[Task directions]:
Reproduce each line below precisely. Drop the pictures.

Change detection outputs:

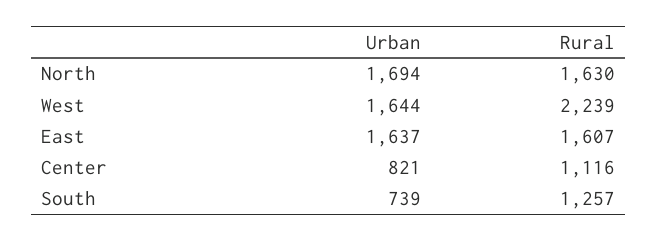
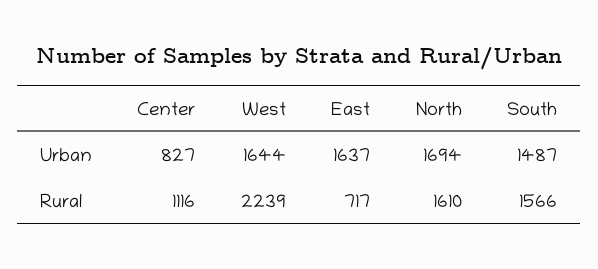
  {
    "Urban": {
      "North": 1694,
      "West": 1644,
      "East": 1637,
-     "Center": 821,
+     "Center": 827,
-     "South": 739
+     "South": 1487
    },
    "Rural": {
-     "North": 1630,
+     "North": 1610,
      "West": 2239,
-     "East": 1607,
+     "East": 717,
      "Center": 1116,
-     "South": 1257
+     "South": 1566
    }
  }

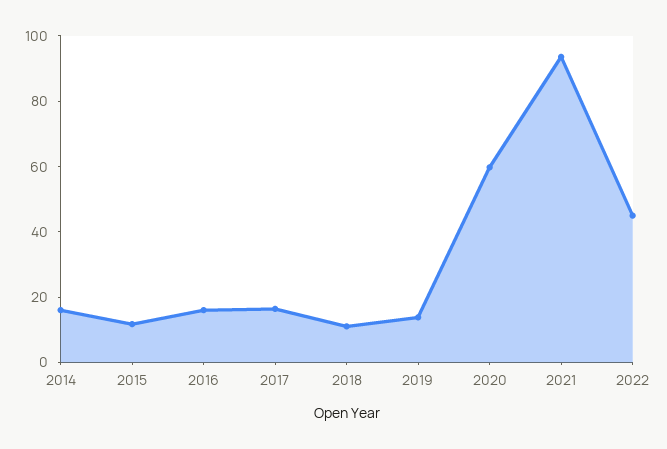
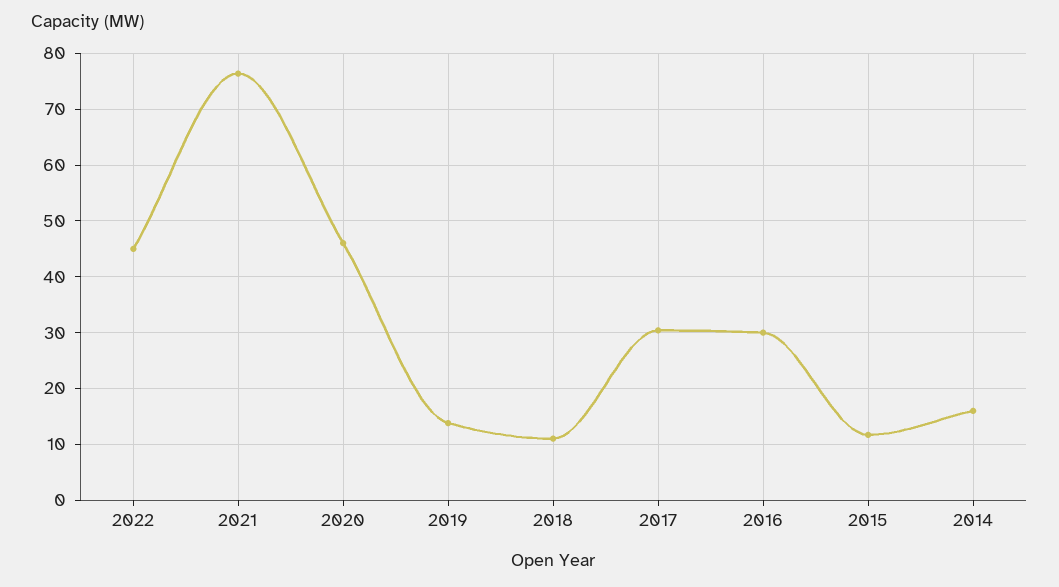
  {
    "2014": 16,
    "2015": 12,
-   "2016": 15,
+   "2016": 30,
-   "2017": 15,
+   "2017": 30,
    "2018": 12,
    "2019": 14,
-   "2020": 60,
+   "2020": 46,
-   "2021": 95,
+   "2021": 76,
    "2022": 44
  }

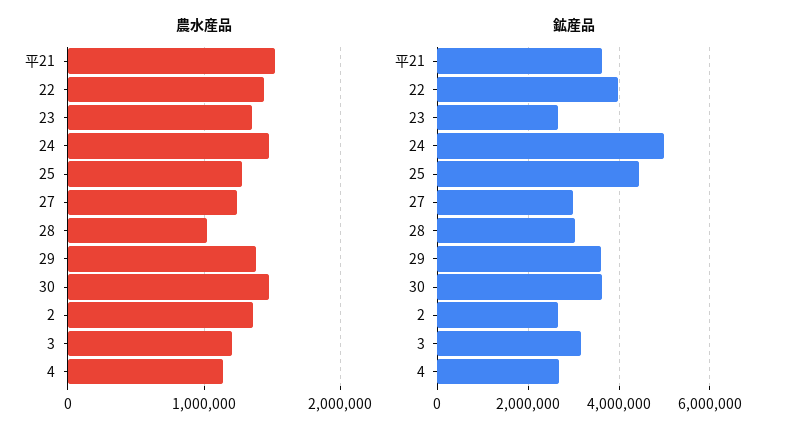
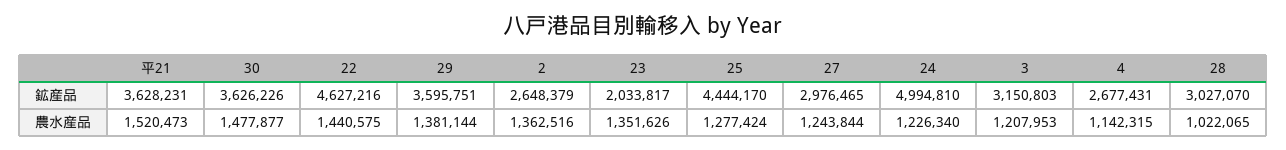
  {
    "農水産品": {
      "平21": 1520473,
      "22": 1440575,
      "23": 1351626,
-     "24": 1500000,
+     "24": 1226340,
      "25": 1277424,
      "27": 1243844,
      "28": 1022065,
      "29": 1381144,
      "30": 1477877,
      "2": 1362516,
      "3": 1207953,
      "4": 1142315
    },
    "鉱産品": {
      "平21": 3628231,
-     "22": 4000000,
+     "22": 4627216,
-     "23": 2600000,
+     "23": 2033817,
      "24": 4994810,
      "25": 4444170,
      "27": 2976465,
      "28": 3027070,
      "29": 3595751,
      "30": 3626226,
      "2": 2648379,
      "3": 3150803,
      "4": 2677431
    }
  }

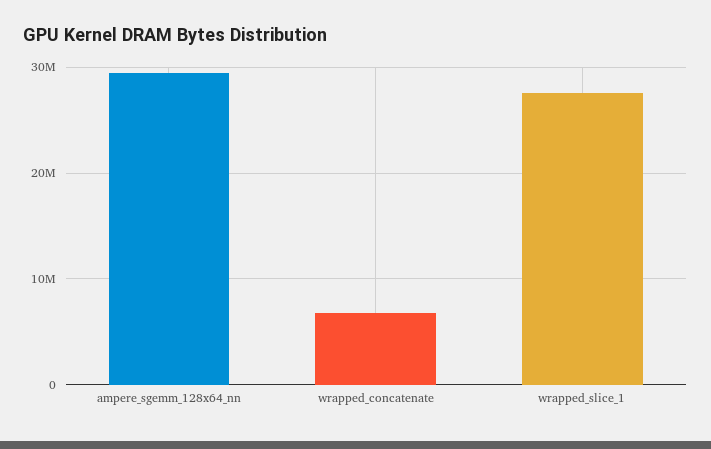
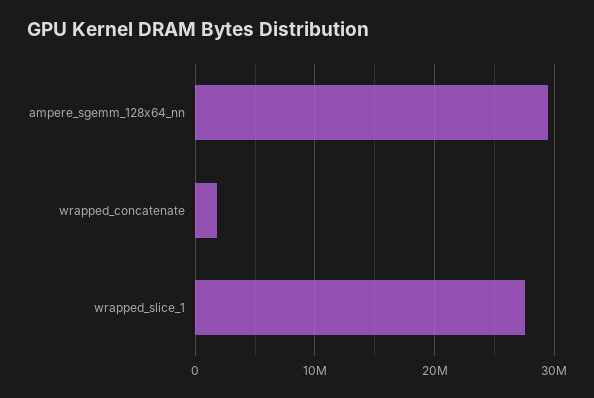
  {
    "ampere_sgemm_128x64_nn": 29000000,
-   "wrapped_concatenate": 7000000,
+   "wrapped_concatenate": 2000000,
    "wrapped_slice_1": 28000000
  }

[Exercise result]:
  {
    "Urban": {
      "North": 1694,
      "West": 1644,
      "East": 1637,
-     "Center": 821,
+     "Center": 827,
-     "South": 739
+     "South": 1487
    },
    "Rural": {
-     "North": 1630,
+     "North": 1610,
      "West": 2239,
-     "East": 1607,
+     "East": 717,
      "Center": 1116,
-     "South": 1257
+     "South": 1566
    }
  }

  {
    "2014": 16,
    "2015": 12,
-   "2016": 15,
+   "2016": 30,
-   "2017": 15,
+   "2017": 30,
    "2018": 12,
    "2019": 14,
-   "2020": 60,
+   "2020": 46,
-   "2021": 95,
+   "2021": 76,
    "2022": 44
  }

  {
    "農水産品": {
      "平21": 1520473,
      "22": 1440575,
      "23": 1351626,
-     "24": 1500000,
+     "24": 1226340,
      "25": 1277424,
      "27": 1243844,
      "28": 1022065,
      "29": 1381144,
      "30": 1477877,
      "2": 1362516,
      "3": 1207953,
      "4": 1142315
    },
    "鉱産品": {
      "平21": 3628231,
-     "22": 4000000,
+     "22": 4627216,
-     "23": 2600000,
+     "23": 2033817,
      "24": 4994810,
      "25": 4444170,
      "27": 2976465,
      "28": 3027070,
      "29": 3595751,
      "30": 3626226,
      "2": 2648379,
      "3": 3150803,
      "4": 2677431
    }
  }

  {
    "ampere_sgemm_128x64_nn": 29000000,
-   "wrapped_concatenate": 7000000,
+   "wrapped_concatenate": 2000000,
    "wrapped_slice_1": 28000000
  }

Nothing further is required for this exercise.